Voilà un peu de quoi brosser les contours de ce voyage. Mais beaucoup de choses se ressentent, plus qu’elles ne se disent. Voyager un an autour du monde, c’est s’approprier un nouveau mode de vie, avoir une logistique particulière, respecter des règles. C’est aussi avoir une vie aux antipodes de celle à laquelle on était habitué avant. Clairement, je ne me suis jamais senti aussi vivant que pendant ce voyage. J’avais une telle énergie, chaque jour, une telle envie de profiter des lieux et des gens qui m’entouraient, une telle curiosité… on se sent vivant, tout simplement. Bon après, au bout de 8 mois, j’ai commencé à fatiguer et j’ai du ralentir le rythme, économiser mes forces. A ce stade, le voyage est aussi devenu normal.
Si je devais ne retenir qu’un mot pour qualifier ce que j’ai ressenti pendant cette magnifique année, ce serait la liberté. C’est elle qui m’a fait avancer, rire, sourire, et pleurer. Et une fois qu’on y a goûté, honnêtement, il devient difficile de s’en passer.
Sur la fin du voyage, j’ai ressenti que j’étais comblé, que j’étais plein. Plus de place dans la tête pour de nouvelles expériences. Et au même moment, c’est la nostalgie de mon chez moi qui s’est installée là. C’est pour ça que je suis rentré, plutôt que de rester au Chili, pour y vivre une nouvelle vie. Je voulais retrouver un peu de la vie que j’avais avant.

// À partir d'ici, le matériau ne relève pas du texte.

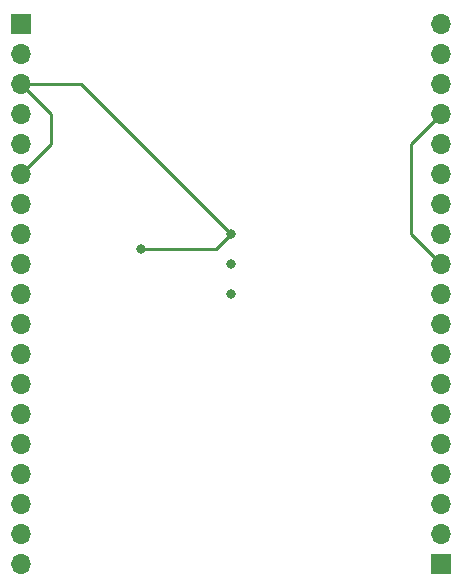
<source format=gbr>
G04 #@! TF.GenerationSoftware,KiCad,Pcbnew,(5.1.5)-3*
G04 #@! TF.CreationDate,2021-03-06T15:43:58-05:00*
G04 #@! TF.ProjectId,adc7953-breakout,61646337-3935-4332-9d62-7265616b6f75,rev?*
G04 #@! TF.SameCoordinates,Original*
G04 #@! TF.FileFunction,Copper,L2,Bot*
G04 #@! TF.FilePolarity,Positive*
%FSLAX46Y46*%
G04 Gerber Fmt 4.6, Leading zero omitted, Abs format (unit mm)*
G04 Created by KiCad (PCBNEW (5.1.5)-3) date 2021-03-06 15:43:58*
%MOMM*%
%LPD*%
G04 APERTURE LIST*
%ADD10O,1.700000X1.700000*%
%ADD11R,1.700000X1.700000*%
%ADD12C,0.800000*%
%ADD13C,0.250000*%
G04 APERTURE END LIST*
D10*
X177800000Y-77470000D03*
X177800000Y-80010000D03*
X177800000Y-82550000D03*
X177800000Y-85090000D03*
X177800000Y-87630000D03*
X177800000Y-90170000D03*
X177800000Y-92710000D03*
X177800000Y-95250000D03*
X177800000Y-97790000D03*
X177800000Y-100330000D03*
X177800000Y-102870000D03*
X177800000Y-105410000D03*
X177800000Y-107950000D03*
X177800000Y-110490000D03*
X177800000Y-113030000D03*
X177800000Y-115570000D03*
X177800000Y-118110000D03*
X177800000Y-120650000D03*
D11*
X177800000Y-123190000D03*
D10*
X142240000Y-123190000D03*
X142240000Y-120650000D03*
X142240000Y-118110000D03*
X142240000Y-115570000D03*
X142240000Y-113030000D03*
X142240000Y-110490000D03*
X142240000Y-107950000D03*
X142240000Y-105410000D03*
X142240000Y-102870000D03*
X142240000Y-100330000D03*
X142240000Y-97790000D03*
X142240000Y-95250000D03*
X142240000Y-92710000D03*
X142240000Y-90170000D03*
X142240000Y-87630000D03*
X142240000Y-85090000D03*
X142240000Y-82550000D03*
X142240000Y-80010000D03*
D11*
X142240000Y-77470000D03*
D12*
X152400000Y-96520000D03*
X160020000Y-95250000D03*
X160020000Y-97790000D03*
X160020000Y-100330000D03*
D13*
X158750000Y-96520000D02*
X160020000Y-95250000D01*
X152400000Y-96520000D02*
X158750000Y-96520000D01*
X147320000Y-82550000D02*
X160020000Y-95250000D01*
X142240000Y-82550000D02*
X147320000Y-82550000D01*
X142240000Y-82550000D02*
X144780000Y-85090000D01*
X144780000Y-85090000D02*
X144780000Y-87630000D01*
X144780000Y-87630000D02*
X142240000Y-90170000D01*
X177800000Y-97790000D02*
X175260000Y-95250000D01*
X175260000Y-95250000D02*
X175260000Y-87630000D01*
X175260000Y-87630000D02*
X177800000Y-85090000D01*
M02*

</source>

Et maintenant j’y suis, je suis rentré en France, prêt à recommencer une nouvelle vie. Je ne regrette absolument rien de ce voyage, pas une seconde. J’ai réalisé mon rêve, et j’en suis fier. Par contre, cela laisse désormais un énorme vide dans la tête. Que fait-on après l’accomplissement de son rêve… Le retour en France n’a pas été si difficile, dans la mesure où j’ai été extrêmement heureux de retrouver ma ville, mes potes, et aujourd’hui ma famille, avec laquelle je suis en vacances en Guadeloupe. Je me suis laissé 3 mois pendant lesquels j’atterrissais, en douceur. Mais une fois que je serai de retour des Antilles, en Février, ce sera une autre histoire, puisqu’il va falloir que je me remette à bosser… Là, je sais très bien que ça ne va pas être facile.

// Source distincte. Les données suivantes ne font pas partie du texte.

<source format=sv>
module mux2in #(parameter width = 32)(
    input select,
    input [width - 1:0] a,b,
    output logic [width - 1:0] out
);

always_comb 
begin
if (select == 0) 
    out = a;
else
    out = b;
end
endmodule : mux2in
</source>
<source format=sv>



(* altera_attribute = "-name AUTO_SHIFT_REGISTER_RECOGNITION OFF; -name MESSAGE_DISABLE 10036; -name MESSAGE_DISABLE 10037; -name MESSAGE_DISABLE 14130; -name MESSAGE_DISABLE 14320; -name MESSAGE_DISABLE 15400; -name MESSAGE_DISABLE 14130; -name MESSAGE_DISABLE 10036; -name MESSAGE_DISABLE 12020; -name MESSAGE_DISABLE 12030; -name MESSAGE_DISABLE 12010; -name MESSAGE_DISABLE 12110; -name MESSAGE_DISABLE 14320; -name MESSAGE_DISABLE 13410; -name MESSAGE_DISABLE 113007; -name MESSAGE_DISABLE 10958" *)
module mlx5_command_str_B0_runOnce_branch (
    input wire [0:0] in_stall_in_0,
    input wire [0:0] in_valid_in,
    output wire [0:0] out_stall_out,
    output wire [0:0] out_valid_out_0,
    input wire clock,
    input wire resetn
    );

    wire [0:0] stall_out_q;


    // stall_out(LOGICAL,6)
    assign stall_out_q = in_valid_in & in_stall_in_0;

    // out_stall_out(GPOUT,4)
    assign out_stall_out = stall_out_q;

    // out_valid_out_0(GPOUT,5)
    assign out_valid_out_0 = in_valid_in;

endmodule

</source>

Je ne réalise toujours pas l’ampleur de ce que j’ai pu vivre pendant ce voyage. Je suis incapable de tout avoir dans la tête en même temps, d’avoir une vision globale. En revanche, si je pointe un jour au hasard pendant cette année, je peux me souvenir très précisément de ce que j’y ai fait. Le rêve s’est transformé en souvenir impérissable.
J’espère que vous aurez aimé voyager à mes côtés par l’intermédiaire de ce blog, parce que c’est aussi ça le voyage, partager et faire découvrir à son tour. Et au passage, ça n’a pas été une mince affaire ce blog, à coup de 5000 photos en mises en ligne (sur les 15000 photos du voyage…) et de 100 articles (230 pages de texte), c’est du boulot !
Nous sommes le 31 décembre 2013, alors bonne année à tous. Rêvez votre vie, PUIS, vivez vos rêvez. Et quand c’est fait, recommencez J
A bientôt pour de nouvelles aventures !!!